## start DATA SUPPLIED
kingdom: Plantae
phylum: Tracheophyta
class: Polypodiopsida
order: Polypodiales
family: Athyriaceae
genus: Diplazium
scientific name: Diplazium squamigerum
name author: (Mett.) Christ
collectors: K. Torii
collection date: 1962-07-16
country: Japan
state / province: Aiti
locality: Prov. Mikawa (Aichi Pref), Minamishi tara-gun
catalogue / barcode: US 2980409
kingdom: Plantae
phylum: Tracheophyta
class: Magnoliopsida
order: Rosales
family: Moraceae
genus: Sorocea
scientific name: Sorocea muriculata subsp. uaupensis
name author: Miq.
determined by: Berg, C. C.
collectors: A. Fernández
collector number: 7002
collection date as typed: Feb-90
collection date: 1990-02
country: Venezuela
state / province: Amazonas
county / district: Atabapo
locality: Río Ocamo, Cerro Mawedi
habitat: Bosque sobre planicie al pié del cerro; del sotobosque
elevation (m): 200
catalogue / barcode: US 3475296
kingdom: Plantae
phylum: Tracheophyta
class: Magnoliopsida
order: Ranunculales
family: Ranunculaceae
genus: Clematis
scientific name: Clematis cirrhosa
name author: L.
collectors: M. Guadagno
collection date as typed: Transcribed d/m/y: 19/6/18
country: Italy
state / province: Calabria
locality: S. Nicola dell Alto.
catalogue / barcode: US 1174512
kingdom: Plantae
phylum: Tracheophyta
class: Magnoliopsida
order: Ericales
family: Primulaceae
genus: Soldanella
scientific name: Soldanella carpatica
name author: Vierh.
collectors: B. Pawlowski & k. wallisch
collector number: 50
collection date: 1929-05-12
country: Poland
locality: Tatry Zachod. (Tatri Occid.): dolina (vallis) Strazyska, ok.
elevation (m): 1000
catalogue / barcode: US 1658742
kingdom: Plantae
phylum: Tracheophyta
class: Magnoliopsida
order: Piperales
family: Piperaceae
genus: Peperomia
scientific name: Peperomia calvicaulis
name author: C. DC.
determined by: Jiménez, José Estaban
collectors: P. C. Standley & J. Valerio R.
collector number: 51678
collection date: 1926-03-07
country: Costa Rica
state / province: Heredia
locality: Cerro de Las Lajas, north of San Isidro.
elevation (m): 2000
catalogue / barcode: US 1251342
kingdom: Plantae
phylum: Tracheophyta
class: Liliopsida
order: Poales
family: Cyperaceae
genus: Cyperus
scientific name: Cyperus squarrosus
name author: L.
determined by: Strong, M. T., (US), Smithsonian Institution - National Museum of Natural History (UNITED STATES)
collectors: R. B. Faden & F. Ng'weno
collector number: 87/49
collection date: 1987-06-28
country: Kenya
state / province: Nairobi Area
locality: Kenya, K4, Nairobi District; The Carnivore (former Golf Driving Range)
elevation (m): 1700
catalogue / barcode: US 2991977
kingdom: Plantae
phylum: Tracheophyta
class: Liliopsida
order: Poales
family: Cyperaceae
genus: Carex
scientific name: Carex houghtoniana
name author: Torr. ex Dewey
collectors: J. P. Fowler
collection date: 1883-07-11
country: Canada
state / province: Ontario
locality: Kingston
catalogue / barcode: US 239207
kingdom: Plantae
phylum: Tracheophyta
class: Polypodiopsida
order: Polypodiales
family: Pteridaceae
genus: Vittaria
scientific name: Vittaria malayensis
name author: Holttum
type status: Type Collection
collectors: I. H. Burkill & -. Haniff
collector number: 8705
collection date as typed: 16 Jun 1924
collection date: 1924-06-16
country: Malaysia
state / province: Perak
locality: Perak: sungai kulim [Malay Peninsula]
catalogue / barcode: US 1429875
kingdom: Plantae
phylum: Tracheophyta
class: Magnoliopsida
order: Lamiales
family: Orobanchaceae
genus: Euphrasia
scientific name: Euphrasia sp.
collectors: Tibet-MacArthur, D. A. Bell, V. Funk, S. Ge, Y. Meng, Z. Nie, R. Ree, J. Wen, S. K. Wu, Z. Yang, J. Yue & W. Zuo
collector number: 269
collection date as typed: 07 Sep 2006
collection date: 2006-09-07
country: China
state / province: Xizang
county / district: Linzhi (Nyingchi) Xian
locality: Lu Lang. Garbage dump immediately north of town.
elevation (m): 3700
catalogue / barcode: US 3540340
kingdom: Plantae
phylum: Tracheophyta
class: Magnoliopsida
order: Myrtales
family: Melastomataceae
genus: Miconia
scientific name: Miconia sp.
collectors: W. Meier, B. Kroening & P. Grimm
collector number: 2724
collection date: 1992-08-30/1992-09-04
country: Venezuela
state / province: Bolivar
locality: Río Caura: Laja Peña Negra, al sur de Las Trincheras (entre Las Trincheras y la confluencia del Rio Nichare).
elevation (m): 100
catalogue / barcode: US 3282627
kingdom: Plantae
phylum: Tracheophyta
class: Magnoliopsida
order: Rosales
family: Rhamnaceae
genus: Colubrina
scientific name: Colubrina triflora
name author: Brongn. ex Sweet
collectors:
## end DATA SUPPLIED
YOUR OBJECTIVE
Write out all the items above again, relabeling every "state / province" as "region" and leaving everything else unchanged.

PROBLEM SOLUTION
kingdom: Plantae
phylum: Tracheophyta
class: Polypodiopsida
order: Polypodiales
family: Athyriaceae
genus: Diplazium
scientific name: Diplazium squamigerum
name author: (Mett.) Christ
collectors: K. Torii
collection date: 1962-07-16
country: Japan
region: Aiti
locality: Prov. Mikawa (Aichi Pref), Minamishi tara-gun
catalogue / barcode: US 2980409
kingdom: Plantae
phylum: Tracheophyta
class: Magnoliopsida
order: Rosales
family: Moraceae
genus: Sorocea
scientific name: Sorocea muriculata subsp. uaupensis
name author: Miq.
determined by: Berg, C. C.
collectors: A. Fernández
collector number: 7002
collection date as typed: Feb-90
collection date: 1990-02
country: Venezuela
region: Amazonas
county / district: Atabapo
locality: Río Ocamo, Cerro Mawedi
habitat: Bosque sobre planicie al pié del cerro; del sotobosque
elevation (m): 200
catalogue / barcode: US 3475296
kingdom: Plantae
phylum: Tracheophyta
class: Magnoliopsida
order: Ranunculales
family: Ranunculaceae
genus: Clematis
scientific name: Clematis cirrhosa
name author: L.
collectors: M. Guadagno
collection date as typed: Transcribed d/m/y: 19/6/18
country: Italy
region: Calabria
locality: S. Nicola dell Alto.
catalogue / barcode: US 1174512
kingdom: Plantae
phylum: Tracheophyta
class: Magnoliopsida
order: Ericales
family: Primulaceae
genus: Soldanella
scientific name: Soldanella carpatica
name author: Vierh.
collectors: B. Pawlowski & k. wallisch
collector number: 50
collection date: 1929-05-12
country: Poland
locality: Tatry Zachod. (Tatri Occid.): dolina (vallis) Strazyska, ok.
elevation (m): 1000
catalogue / barcode: US 1658742
kingdom: Plantae
phylum: Tracheophyta
class: Magnoliopsida
order: Piperales
family: Piperaceae
genus: Peperomia
scientific name: Peperomia calvicaulis
name author: C. DC.
determined by: Jiménez, José Estaban
collectors: P. C. Standley & J. Valerio R.
collector number: 51678
collection date: 1926-03-07
country: Costa Rica
region: Heredia
locality: Cerro de Las Lajas, north of San Isidro.
elevation (m): 2000
catalogue / barcode: US 1251342
kingdom: Plantae
phylum: Tracheophyta
class: Liliopsida
order: Poales
family: Cyperaceae
genus: Cyperus
scientific name: Cyperus squarrosus
name author: L.
determined by: Strong, M. T., (US), Smithsonian Institution - National Museum of Natural History (UNITED STATES)
collectors: R. B. Faden & F. Ng'weno
collector number: 87/49
collection date: 1987-06-28
country: Kenya
region: Nairobi Area
locality: Kenya, K4, Nairobi District; The Carnivore (former Golf Driving Range)
elevation (m): 1700
catalogue / barcode: US 2991977
kingdom: Plantae
phylum: Tracheophyta
class: Liliopsida
order: Poales
family: Cyperaceae
genus: Carex
scientific name: Carex houghtoniana
name author: Torr. ex Dewey
collectors: J. P. Fowler
collection date: 1883-07-11
country: Canada
region: Ontario
locality: Kingston
catalogue / barcode: US 239207
kingdom: Plantae
phylum: Tracheophyta
class: Polypodiopsida
order: Polypodiales
family: Pteridaceae
genus: Vittaria
scientific name: Vittaria malayensis
name author: Holttum
type status: Type Collection
collectors: I. H. Burkill & -. Haniff
collector number: 8705
collection date as typed: 16 Jun 1924
collection date: 1924-06-16
country: Malaysia
region: Perak
locality: Perak: sungai kulim [Malay Peninsula]
catalogue / barcode: US 1429875
kingdom: Plantae
phylum: Tracheophyta
class: Magnoliopsida
order: Lamiales
family: Orobanchaceae
genus: Euphrasia
scientific name: Euphrasia sp.
collectors: Tibet-MacArthur, D. A. Bell, V. Funk, S. Ge, Y. Meng, Z. Nie, R. Ree, J. Wen, S. K. Wu, Z. Yang, J. Yue & W. Zuo
collector number: 269
collection date as typed: 07 Sep 2006
collection date: 2006-09-07
country: China
region: Xizang
county / district: Linzhi (Nyingchi) Xian
locality: Lu Lang. Garbage dump immediately north of town.
elevation (m): 3700
catalogue / barcode: US 3540340
kingdom: Plantae
phylum: Tracheophyta
class: Magnoliopsida
order: Myrtales
family: Melastomataceae
genus: Miconia
scientific name: Miconia sp.
collectors: W. Meier, B. Kroening & P. Grimm
collector number: 2724
collection date: 1992-08-30/1992-09-04
country: Venezuela
region: Bolivar
locality: Río Caura: Laja Peña Negra, al sur de Las Trincheras (entre Las Trincheras y la confluencia del Rio Nichare).
elevation (m): 100
catalogue / barcode: US 3282627
kingdom: Plantae
phylum: Tracheophyta
class: Magnoliopsida
order: Rosales
family: Rhamnaceae
genus: Colubrina
scientific name: Colubrina triflora
name author: Brongn. ex Sweet
collectors:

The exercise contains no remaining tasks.